The deferred-payroll position is one point more expensive starting July 1. The right move depends on cash flow, your reasonable-comp memo, and your basis position — but knowing the cost of waiting is the first step. If we prepare your 1120-S, this is the conversation we'd have on a planning call.

What we do — and what we don't

We prepare 1120-S returns, K-1s, reasonable-compensation memos, basis schedules, and Form 1040s for S-Corp shareholders. We respond to routine IRS notices (CP2000, CP14, CP504, math-error letters) on returns we prepared. If you're carrying a balance and want to plan the payment strategy alongside the books, that's exactly the work we do.

We do not negotiate Offers in Compromise, file installment-agreement requests, defend audits, or handle collections work. If you're facing any of those, we refer you to a licensed Enrolled Agent or tax attorney and supply them the underlying return work.

Sources

If you have a return we prepared, a CP-series notice, or a planning question about the June 15 payment — call (561) 334-4066 or schedule a free consultation.

Frequently Asked Questions

When does the rate increase take effect?

July 1, 2026 (the start of the Q3 2026 calendar quarter). Rates stay at the new levels through September 30, 2026.

What is the new rate for individual underpayments?

7% per year, compounded daily. The Q2 2026 rate was 6%.

Is the June 15 estimated-tax deadline shifted to June 16?

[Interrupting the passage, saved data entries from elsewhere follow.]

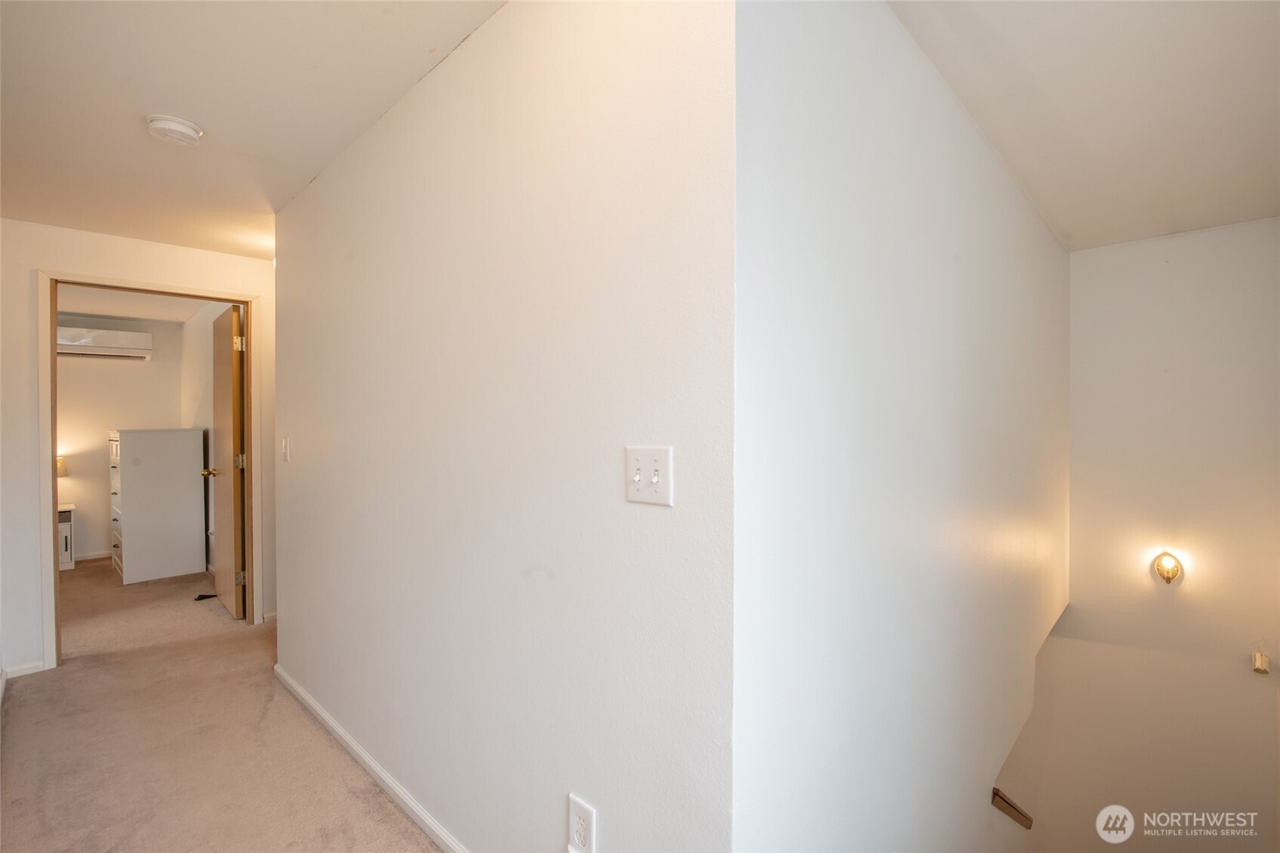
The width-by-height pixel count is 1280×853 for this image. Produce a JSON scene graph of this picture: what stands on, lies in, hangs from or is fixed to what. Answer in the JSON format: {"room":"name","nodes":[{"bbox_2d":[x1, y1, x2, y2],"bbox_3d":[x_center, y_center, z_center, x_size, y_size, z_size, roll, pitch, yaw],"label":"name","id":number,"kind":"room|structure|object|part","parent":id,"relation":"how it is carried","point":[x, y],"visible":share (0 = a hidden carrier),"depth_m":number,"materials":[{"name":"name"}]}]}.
{"room":"hallway","nodes":[
{"label":"hallway","id":0,"kind":"room"},
{"bbox_2d":[56,312,184,563],"bbox_3d":[-5.829,0.112,5.025,0.120,2.420,2.806,0,1,44],"label":"bedroom back wall","id":1,"kind":"structure","parent":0,"point":[103,419],"depth_m":5.49,"materials":[{"name":"paint"}]},
{"bbox_2d":[73,549,112,561],"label":"baseboard","id":2,"kind":"structure","parent":1,"relation":"attached to","point":[81,558],"depth_m":5.47,"materials":[{"name":"white paint"}]},
{"bbox_2d":[56,325,152,360],"bbox_3d":[-5.389,-0.805,5.432,0.262,0.263,0.915,0,1,44],"label":"air conditioner","id":3,"kind":"object","parent":1,"relation":"attached to","point":[139,336],"visible":0.77,"depth_m":5.44,"materials":[{"name":"white plastic"}]},
{"bbox_2d":[55,283,217,323],"bbox_3d":[-4.600,-1.152,4.260,3.298,0.112,2.281,0,1,44],"label":"bedroom ceiling","id":4,"kind":"structure","parent":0,"point":[181,317],"depth_m":5.01,"materials":[{"name":"white paint"}]},
{"bbox_2d":[0,215,277,681],"bbox_3d":[-3.024,0.108,3.249,0.121,2.411,2.601,0,1,44],"label":"end wall","id":5,"kind":"structure","parent":0,"point":[36,615],"depth_m":2.99,"materials":[{"name":"white paint"}]},
{"bbox_2d":[1,660,46,678],"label":"baseboard","id":6,"kind":"structure","parent":5,"relation":"attached to","point":[18,669],"depth_m":2.93,"materials":[{"name":"white paint"}]},
{"bbox_2d":[36,267,264,669],"bbox_3d":[-2.887,0.236,3.368,0.162,2.175,1.001,0,1,44],"label":"door frame","id":7,"kind":"structure","parent":5,"relation":"in","point":[48,546],"depth_m":3.20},
{"bbox_2d":[205,304,246,620],"bbox_3d":[-2.993,0.258,4.008,0.783,2.087,0.181,0,1,44],"label":"door","id":8,"kind":"structure","parent":7,"relation":"attached to","point":[232,413],"depth_m":3.84,"materials":[{"name":"brown wood"}]},
{"bbox_3d":[-2.690,-0.551,3.757,0.045,0.098,0.051,0,1,44],"label":"hinge","id":9,"kind":"part","parent":8,"relation":"part of","materials":[{"name":"gold metal"}]},
{"bbox_3d":[-2.660,0.238,3.721,0.043,0.101,0.049,0,1,44],"label":"hinge","id":10,"kind":"part","parent":8,"relation":"part of","materials":[{"name":"gold metal"}]},
{"bbox_3d":[-2.676,1.023,3.746,0.037,0.092,0.047,0,1,44],"label":"hinge","id":11,"kind":"part","parent":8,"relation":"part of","materials":[{"name":"gold metal"}]},
{"bbox_2d":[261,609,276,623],"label":"baseboard","id":12,"kind":"structure","parent":5,"relation":"attached to","point":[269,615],"depth_m":3.72,"materials":[{"name":"white paint"}]},
{"bbox_2d":[181,300,237,583],"bbox_3d":[-3.685,0.098,4.871,3.295,2.449,0.122,0,1,44],"label":"bedroom side wall","id":13,"kind":"structure","parent":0,"point":[198,389],"depth_m":5.14,"materials":[{"name":"white paint"}]},
{"bbox_2d":[0,556,443,852],"bbox_3d":[-1.953,1.368,2.798,8.663,0.148,4.706,0,1,44],"label":"carpet floor","id":14,"kind":"structure","parent":0,"point":[69,677],"depth_m":2.31,"materials":[{"name":"beige carpet"}]},
{"bbox_2d":[57,504,75,571],"bbox_3d":[-5.531,1.040,5.100,0.423,0.566,0.530,0,1,44],"label":"nightstand","id":15,"kind":"object","parent":14,"relation":"on","point":[66,530],"visible":0.41,"depth_m":5.12,"materials":[{"name":"white wood"}]},
{"bbox_2d":[56,455,67,476],"bbox_3d":[-5.487,0.485,5.174,0.221,0.424,0.230,0,1,44],"label":"table lamp","id":16,"kind":"object","parent":15,"relation":"on","point":[61,466],"visible":0.3,"depth_m":5.19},
{"bbox_2d":[109,427,207,585],"bbox_3d":[-4.304,0.672,4.958,0.683,1.284,0.561,0,1,44],"label":"white dresser","id":17,"kind":"object","parent":14,"relation":"on","point":[126,565],"visible":0.99,"depth_m":4.74,"materials":[{"name":"white wood"}]},
{"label":"drawers","id":18,"kind":"part","parent":17,"relation":"part of","materials":[{"name":"white wood"}]},
{"bbox_2d":[193,591,217,601],"bbox_3d":[-3.294,1.292,4.252,0.112,0.038,0.142,0,1,44],"label":"black object","id":19,"kind":"object","parent":14,"relation":"on","point":[204,595],"visible":0.73,"depth_m":4.22,"materials":[{"name":"black"}]},
{"bbox_2d":[0,0,506,257],"bbox_3d":[-1.312,-1.146,1.499,5.456,0.112,2.513,0,1,44],"label":"hallway ceiling","id":20,"kind":"structure","parent":0,"point":[173,100],"depth_m":1.86,"materials":[{"name":"white paint"}]},
{"bbox_2d":[145,113,203,145],"bbox_3d":[-1.708,-1.076,2.044,0.156,0.049,0.155,0,1,44],"label":"smoke detector","id":21,"kind":"object","parent":20,"relation":"attached to","point":[171,125],"visible":0.98,"depth_m":2.01,"materials":[{"name":"white plastic"}]},
{"bbox_2d":[267,0,735,852],"bbox_3d":[-0.879,0.116,2.052,2.863,2.459,0.120,0,1,44],"label":"hallway wall","id":22,"kind":"structure","parent":0,"point":[379,130],"depth_m":1.40,"materials":[{"name":"white paint"}]},
{"bbox_2d":[281,436,291,460],"bbox_3d":[-1.810,0.118,2.839,0.075,0.120,0.016,0,1,44],"label":"light switch","id":23,"kind":"object","parent":22,"relation":"attached to","point":[287,441],"visible":0.98,"depth_m":2.83,"materials":[{"name":"white plastic"}]},
{"bbox_2d":[273,662,467,852],"bbox_3d":[-0.813,1.281,1.897,3.330,0.074,0.015,0,1,44],"label":"baseboard","id":24,"kind":"structure","parent":22,"relation":"attached to","point":[319,709],"depth_m":2.04,"materials":[{"name":"white paint"}]},
{"bbox_2d":[567,792,597,852],"bbox_3d":[-0.134,0.916,1.263,0.083,0.129,0.009,0,1,44],"label":"wall outlet","id":25,"kind":"object","parent":22,"relation":"attached to","point":[589,813],"visible":0.99,"depth_m":1.26,"materials":[{"name":"white plastic"}]},
{"bbox_2d":[624,445,673,505],"bbox_3d":[0.011,0.099,1.131,0.119,0.114,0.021,0,1,44],"label":"light switch","id":26,"kind":"object","parent":22,"relation":"attached to","point":[637,478],"visible":0.98,"depth_m":1.13,"materials":[{"name":"white plastic"}]},
{"bbox_2d":[734,0,1067,852],"bbox_3d":[1.480,1.640,2.418,0.133,5.600,3.921,0,1,44],"label":"stairwell side wall","id":27,"kind":"structure","parent":0,"point":[1058,254],"depth_m":1.44,"materials":[{"name":"white paint"}]},
{"bbox_2d":[990,787,1033,828],"bbox_3d":[1.775,1.720,2.482,0.397,0.177,0.430,0,1,44],"label":"handrail","id":28,"kind":"object","parent":27,"relation":"attached to","point":[1000,796],"visible":0.74,"depth_m":2.48,"materials":[{"name":"brown wood"}]},
{"bbox_2d":[888,0,1279,251],"bbox_3d":[1.688,-1.159,1.793,1.699,0.119,4.032,0,1,44],"label":"stairwell ceiling","id":29,"kind":"structure","parent":0,"point":[1158,232],"depth_m":1.88,"materials":[{"name":"white paint"}]},
{"bbox_2d":[1016,218,1279,852],"bbox_3d":[3.254,1.607,3.360,1.568,5.621,0.142,0,1,44],"label":"stairwell back wall","id":30,"kind":"structure","parent":0,"point":[1256,232],"depth_m":3.34,"materials":[{"name":"paint"}]},
{"bbox_2d":[1150,550,1183,584],"bbox_3d":[2.969,0.807,3.140,0.130,0.176,0.158,0,1,44],"label":"wall sconce","id":31,"kind":"object","parent":30,"relation":"attached to","point":[1168,573],"visible":0.98,"depth_m":3.12,"materials":[{"name":"gold metal"}]},
{"bbox_2d":[1251,650,1270,673],"bbox_3d":[3.395,1.293,3.053,0.062,0.097,0.098,0,1,44],"label":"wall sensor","id":32,"kind":"object","parent":30,"relation":"attached to","point":[1263,662],"visible":0.99,"depth_m":3.03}
]}

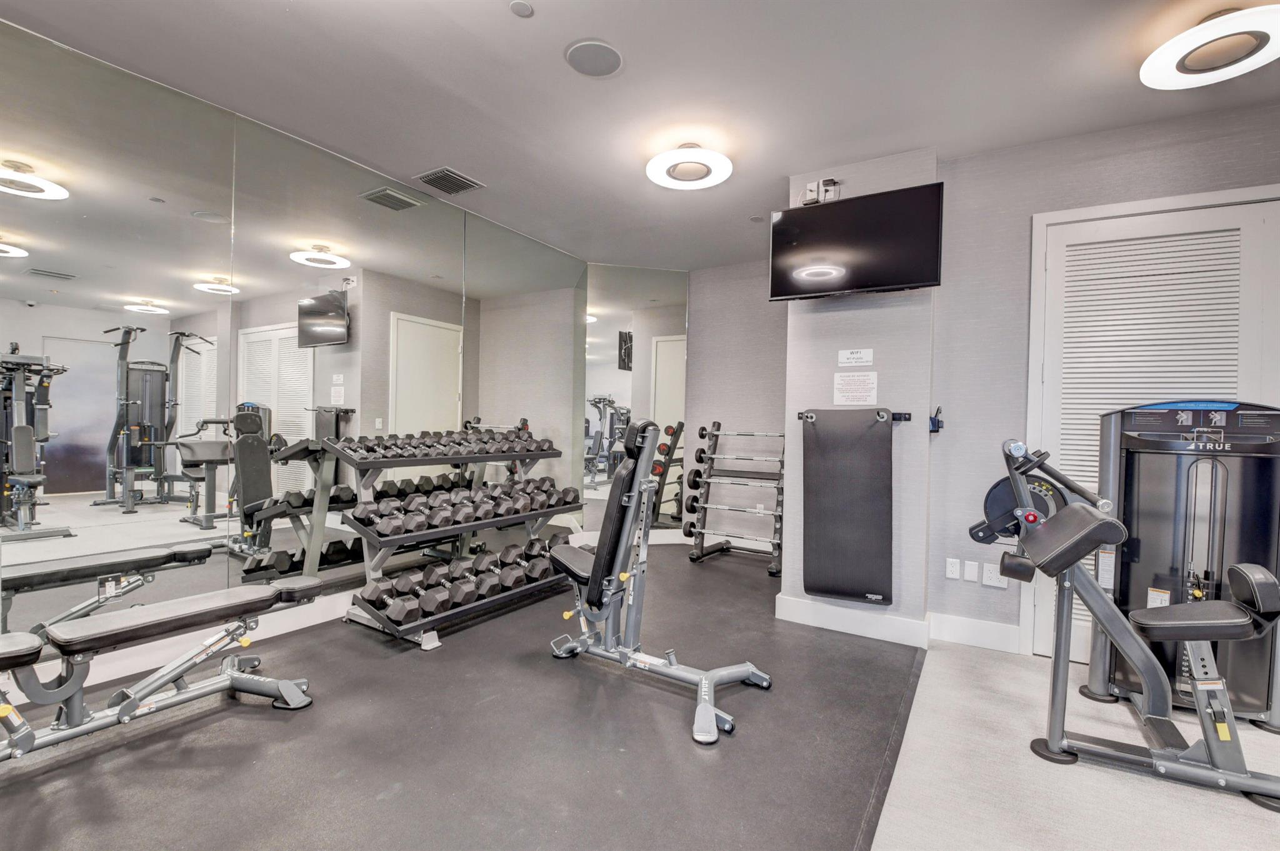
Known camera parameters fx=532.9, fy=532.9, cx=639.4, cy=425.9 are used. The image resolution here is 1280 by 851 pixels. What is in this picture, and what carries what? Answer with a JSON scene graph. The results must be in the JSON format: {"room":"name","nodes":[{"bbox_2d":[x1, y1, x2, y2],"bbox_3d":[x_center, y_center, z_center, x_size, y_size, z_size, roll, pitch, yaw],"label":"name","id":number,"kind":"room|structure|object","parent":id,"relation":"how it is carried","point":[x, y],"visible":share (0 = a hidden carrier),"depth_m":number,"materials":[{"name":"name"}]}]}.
{"room":"gym","nodes":[
{"label":"gym","id":0,"kind":"room"},
{"bbox_2d":[0,18,586,700],"bbox_3d":[-2.140,-0.217,2.752,0.116,2.755,5.935,1,1,32],"label":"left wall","id":1,"kind":"structure","parent":0,"point":[6,43],"depth_m":2.73,"materials":[{"name":"mirror"}]},
{"bbox_2d":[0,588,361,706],"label":"baseboard","id":2,"kind":"structure","parent":1,"relation":"attached to","point":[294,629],"depth_m":2.62,"materials":[{"name":"white paint"}]},
{"bbox_2d":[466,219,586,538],"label":"wall mirror","id":3,"kind":"object","parent":1,"relation":"attached to","point":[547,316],"visible":0.82,"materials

No. June 15, 2026 falls on a Monday. There is no weekend shift. Several secondary sources have been reporting a shift incorrectly. The deadline is Monday, June 15.

I'm carrying a CP14 balance. Does this affect me?

Yes — underpayment interest on the balance is currently accruing at 6% (Q2 rate). Starting July 1, the same balance accrues at 7%. Paying down before June 30 locks in the lower rate; anything outstanding on July 1 starts compounding at the new rate.

Does this change the S-Corp election deadline or 1120-S filing rules?

No. This is purely an interest-rate change for underpayments, overpayments, and IRS-related interest. Filing deadlines, the Form 2553 election window, and late-S-election relief under Rev. Proc. 2013-30 are unaffected.